TEXTO DO EXERCÍCIO
★ ★ ★ ★ ★ ★ ★

Boletim Tributário - Dezembro de 2019
Temos o prazer de apresentar, a seguir, a edição de dezembro de 2019 de nosso Boletim Tributário, informativo mensal com o objetivo de divulgar novidades legislativas e jurisprudenciais em matéria tributária.
Nesta edição, destacamos os seguintes assuntos:
STF decide sobre a criminalização do ICMS declarado e não pago
STJ – Publicação do acórdão sobre o prazo prescricional para redirecionamento da execução fiscal aos sócios em casos de dissolução irregular da pessoa jurídica
STJ – Continuação do julgamento da trava de 30% para compensação de prejuízos fiscais na extinção da empresa
STJ inicia o julgamento sobre a inclusão de serviços de capatazia no cálculo do valor aduaneiro
Lei nº 13.932/2019 – Extinção do adicional de 10% sobre o saldo do FGTS na demissão sem justa causa
PGFN lança primeiro edital de acordo de transação por adesão
CARF – Publicação do acórdão sobre o momento da incidência do PIS/Cofins de empresa de programa de fidelidade
Nossa equipe fica à disposição para esclarecimentos.
Boa leitura!
STF DECIDE SOBRE A CRIMINALIZAÇÃO DO ICMS DECLARADO E NÃO PAGO
Em 18 de dezembro de 2019, o Plenário do Supremo Tribunal Federal (STF) finalizou o julgamento do Recurso em Habeas Corpus (RHC) nº 163.334, que discute se a declaração do Imposto sobre Circulação de Mercadorias e Serviços (ICMS) sem o respectivo pagamento constituiria o crime tipificado no artigo 2º, inciso II, da Lei nº 8.137/1990.
O Tribunal entendeu, por maioria, que quando os contribuintes possuem a conduta reiterada e com dolo, isto é, intenção específica de se apropriar do valor não pago, há o cometimento do crime previsto no artigo 2º, inciso II, da Lei nº 8.137/1990. Assim, foi definida a tese, em regime de repercussão geral, nos seguintes moldes: “o contribuinte que, de forma contumaz e com dolo de apropriação, deixa de recolher o ICMS cobrado do adquirente da mercadoria ou serviço, incide no tipo penal do 2°, II, da Lei nº 8.137/90.”

★ ★ ★ ★ ★ ★ ★

INFORMAÇÕES DE ORIGEM
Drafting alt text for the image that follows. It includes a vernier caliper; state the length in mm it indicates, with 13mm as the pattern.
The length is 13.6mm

★ ★ ★ ★ ★ ★ ★

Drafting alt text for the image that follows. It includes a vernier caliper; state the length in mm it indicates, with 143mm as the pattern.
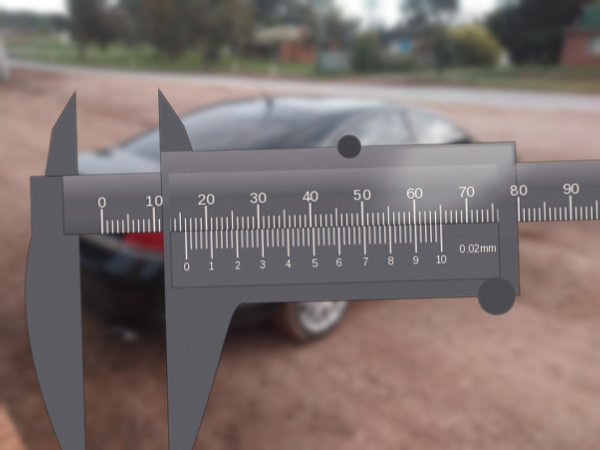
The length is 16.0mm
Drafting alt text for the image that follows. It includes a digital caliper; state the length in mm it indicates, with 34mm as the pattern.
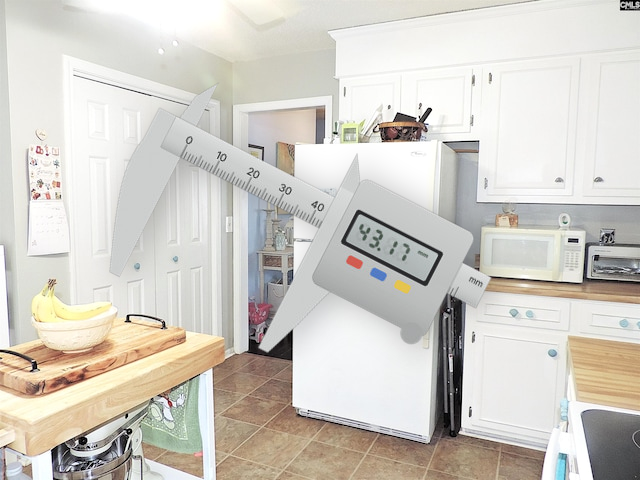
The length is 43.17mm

★ ★ ★ ★ ★ ★ ★

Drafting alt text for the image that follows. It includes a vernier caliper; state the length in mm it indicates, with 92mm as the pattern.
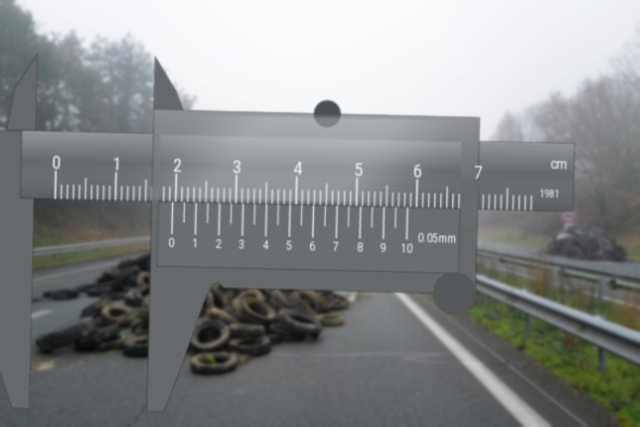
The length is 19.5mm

★ ★ ★ ★ ★ ★ ★

TAREFA
Escreva a continuação do boletim tributário a partir do ponto em que ele termina. Os itens não são necessários para esta atividade.

RESPOSTA
Os Ministros que votaram a favor da criminalização da conduta, ancoraram-se, especialmente, no julgamento do RE 574.706, em que se decidiu que o valor do ICMS não é de propriedade do contribuinte, mas meramente transita na contabilidade da empresa, razão pela qual o não recolhimento do imposto configuraria apropriação indébita de valores de terceiros.
O Ministro Barroso, relator, destacou que não se estaria criminalizando o mero inadimplemento, mas sim a conduta contumaz com a comprovação do dolo específico, de modo a não atingir os “empresários honestos”.
Na prática, o julgamento pode gerar um movimento por parte do Ministério Público no sentido de intensificar ações contra os contribuintes sob o viés de denúncia por apropriação indébita, mesmo que as definições sobre a necessidade de comprovação do dolo e a configuração de uma conduta contumaz tenham sido estabelecidas no julgamento.
Nesse sentido, o posicionamento do Tribunal revela-se de especial interesse para os contribuintes, que devem acompanhar os desdobramentos desse julgamento, cuja decisão, provavelmente, ainda será objeto de recursos.
STJ – PUBLICAÇÃO DO ACÓRDÃO SOBRE O PRAZO PRESCRICIONAL PARA REDIRECIONAMENTO DA EXECUÇÃO FISCAL AOS SÓCIOS EM CASOS DE DISSOLUÇÃO IRREGULAR DA PESSOA JURÍDICA
No dia 12 de dezembro de 2019, foi publicado o acórdão da 1ª Seção do Superior Tribunal de Justiça (STJ) relativo ao julgamento do Recurso Especial (REsp) nº 1.201.993, no qual restou definida, pelo regime de recursos repetitivos, a sistemática de contagem do prazo prescricional para redirecionamento de execução fiscal de sócios ou gerentes, no caso de dissolução irregular de pessoa jurídica.
Em resumo, a controvérsia cingia-se à questão de saber-se se a regra do art. 174, parágrafo único, inciso I, do Código Tributário Nacional (CTN), seria apta a atrair a prescrição de execuções fiscais nos casos em que a pretensão de redirecionamento aos sócios ou gerentes fosse exercida pelo Fisco após cinco anos do despacho do juiz que ordenou a citação da pessoa jurídica dissolvida irregularmente (ou de sua citação pessoal, na redação anterior do dispositivo, modificada pela Lei Complementar nº 118/05).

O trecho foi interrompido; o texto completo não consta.